Because a birthday that involves copyright infringement is an Unhappy Birthday…

In a fit of copyright high-protectionist fervor, I whipped up Unhappy Birthday last night. Many thanks to Seth Schoen who helped save me from my own atrocious spelling, grammar, and thinkos.

The site is a commentary on the fact that the song Happy Birthday To You is under an actively enforced copyright held by Time Warner. This site gives folks the tools and information they need to report unauthorized public performances of that work wherever they may occur.

If educating people and upholding the principle of copyright means risking a DoS of ASCAP’s licensing enforcement infrastructure, that’s a risk I’m willing to take. Please join me and spread the word! Unhappy Birthday is more fun when more people play.

The site is online at: http://www.unhappybirthday.com

Picturesque

The Gates is a massive art installation by Christo and Jeanne-Claude in Central Park, New York City. It’s only going to last for a little over two weeks. As a result, Central Park has been packed. Most of the people packing the park have come with cameras in hand.

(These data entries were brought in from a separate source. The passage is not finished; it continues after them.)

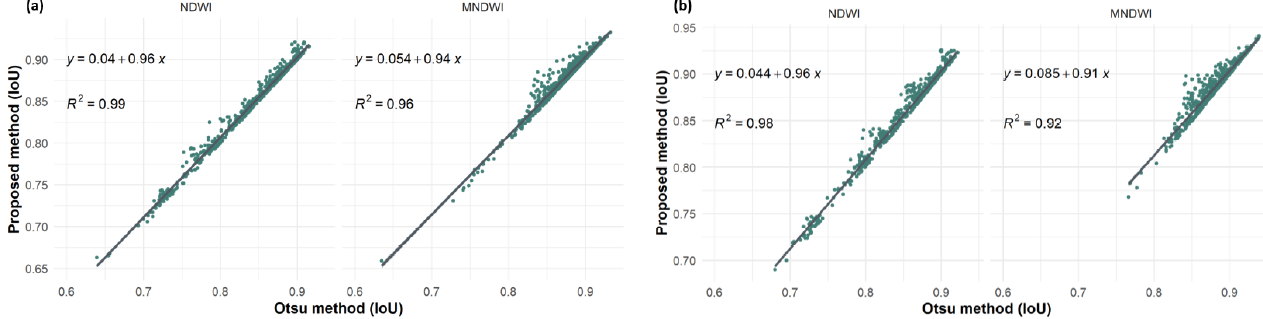
Figure 11. Plots of IoU correlation between the proposed method and the Otsu method: ( a ) path 153 and ( b ) path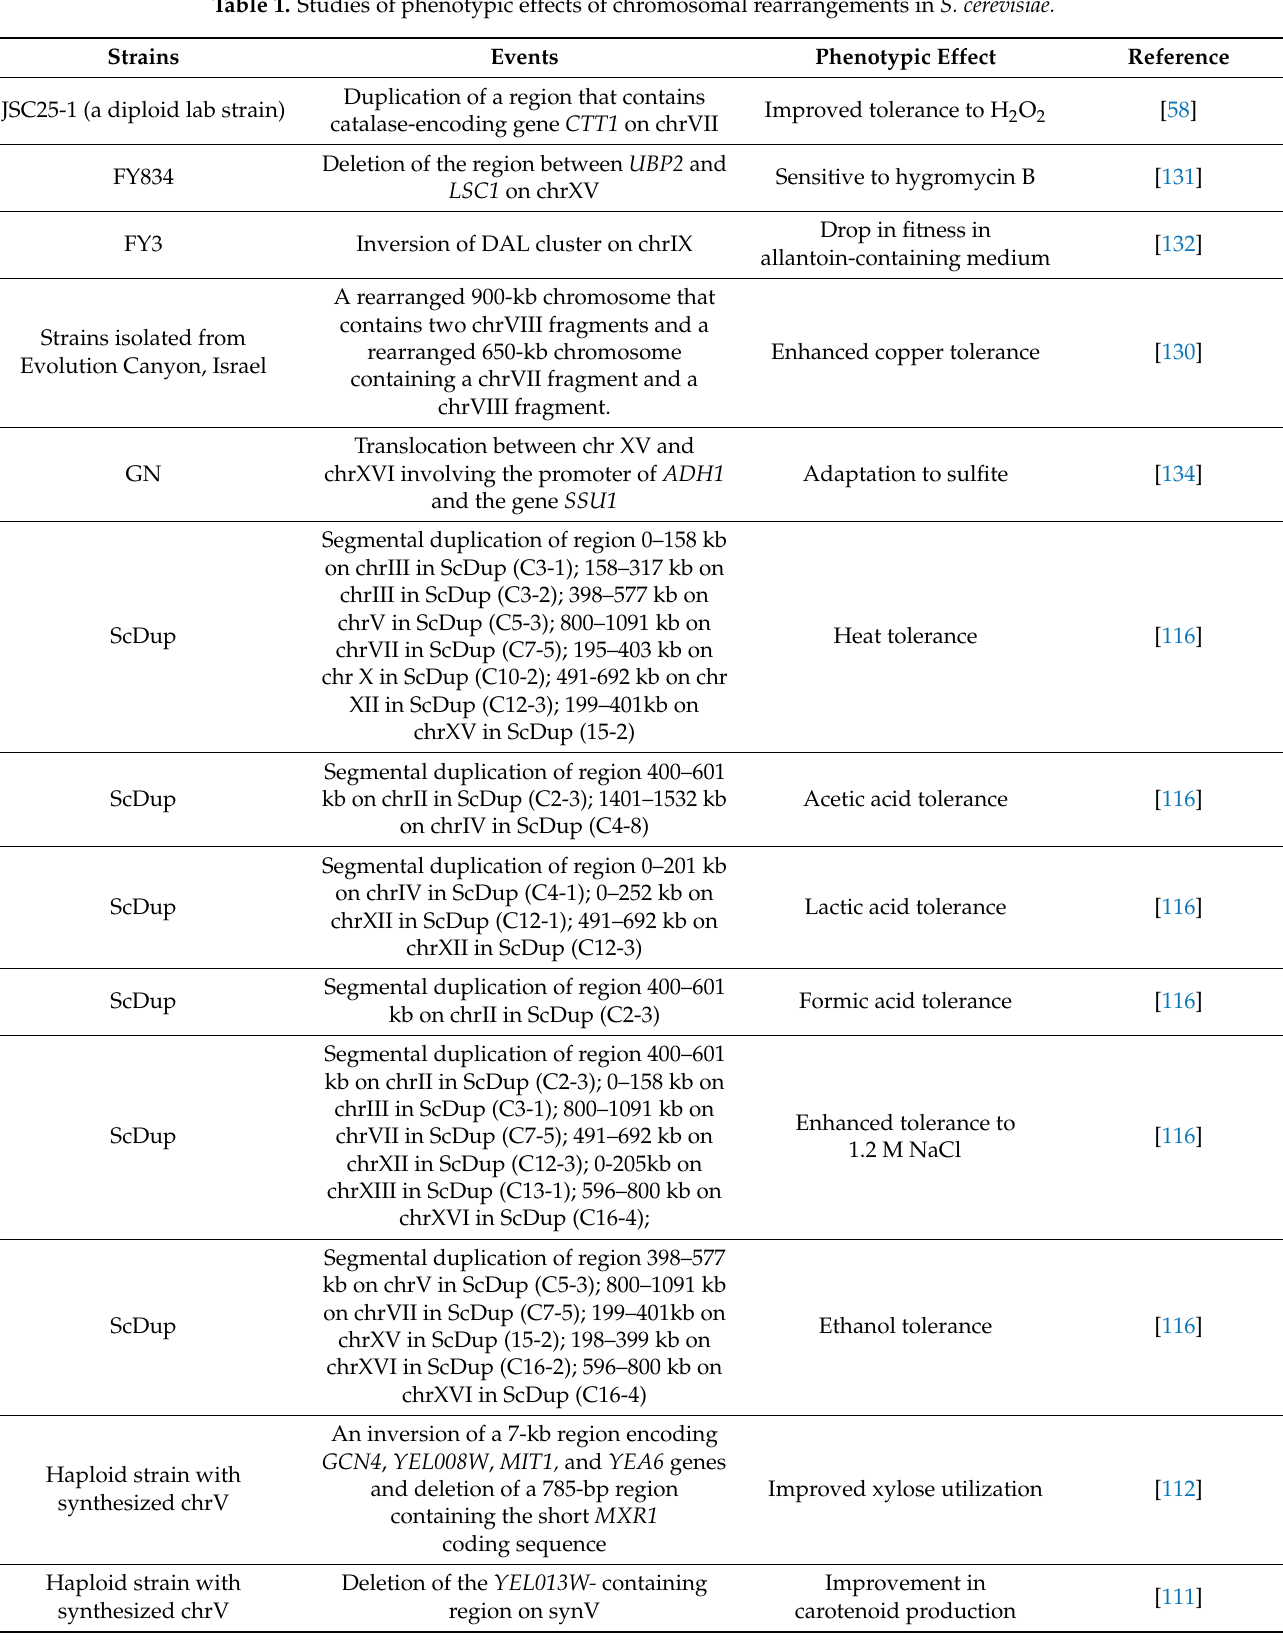
Table 1. Studies of phenotypic effects of chromosomal rearrangements in S.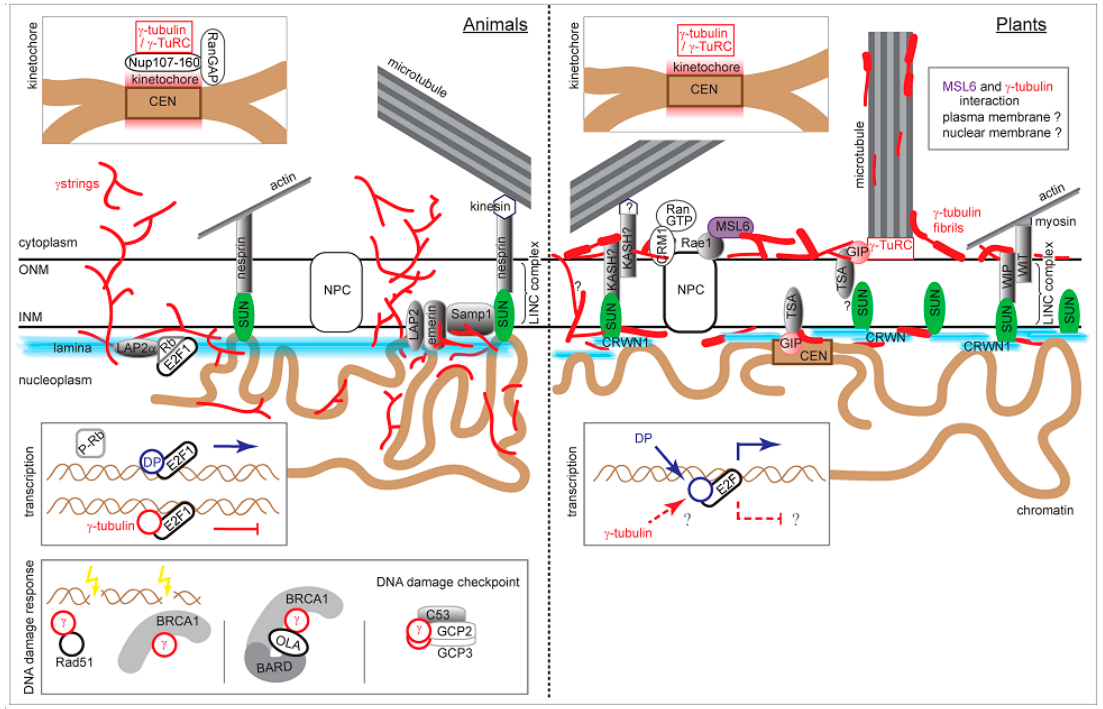
Figure 2. The graphical summary of nuclear γ‐ tubulin interactions and functions in animal and plant cells. Particular sections are based on published data or modified according to the cited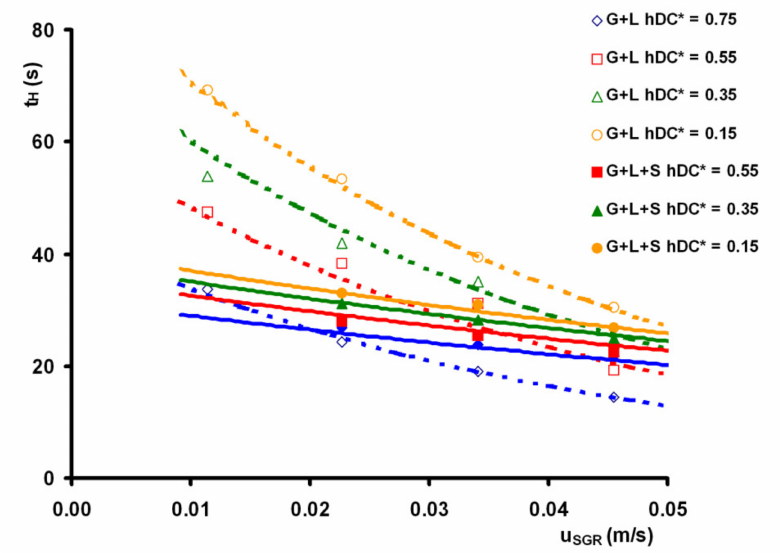
Figure 6. Homogenization time t H : Effect of riser superficial gas velocity: Gas–liquid system (empty symbols), gas–liquid–solid system (full symbols), correlation (7) for gas–liquid system (dotted line), correlation (7) for gas–liquid–solid system (full line).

Today, Mika and I went to visit central park to see it under some freshly fallen snow. Rather than take pictures of the gates, which everybody does, we decided to (sneakily) take pictures of the people taking pictures of the gates.

We’re calling the resulting photo-documentary Picturesque: Picture of Pictures of the Gates.

cardexchange.org

Many people are worried about the nasty privacy implications — realized and potential — of supermarket and chain store "loyalty" cards. As RFID chips are introduced, things get even more scary.

In an attempt to attack supermarkets’ data-mining operation and to gain a new shopping identity in the process, many people have taken to swapping cards with each other. Over the last few years, I’ve been among these people.

A couple years ago, a few friends and I came up with the idea of creating a sort of online loyalty card swap-meet where people could come and exchange their supermarket or chain-store loyalty cards with total strangers from the privacy of their own homes. Some other people have arranged to swap numbers for particular stores but our idea was to swap the actual cards from any store that uses a card. We actually built most of it but got hung up at the last minute on a couple of details and with writing some of the explanatory text.

Last night, I made the final push and finished the code and set everything up and seeded the database with the lists of as many supermarkets that I know use loyalty cards as listed on CASPIAN’s supermarket list.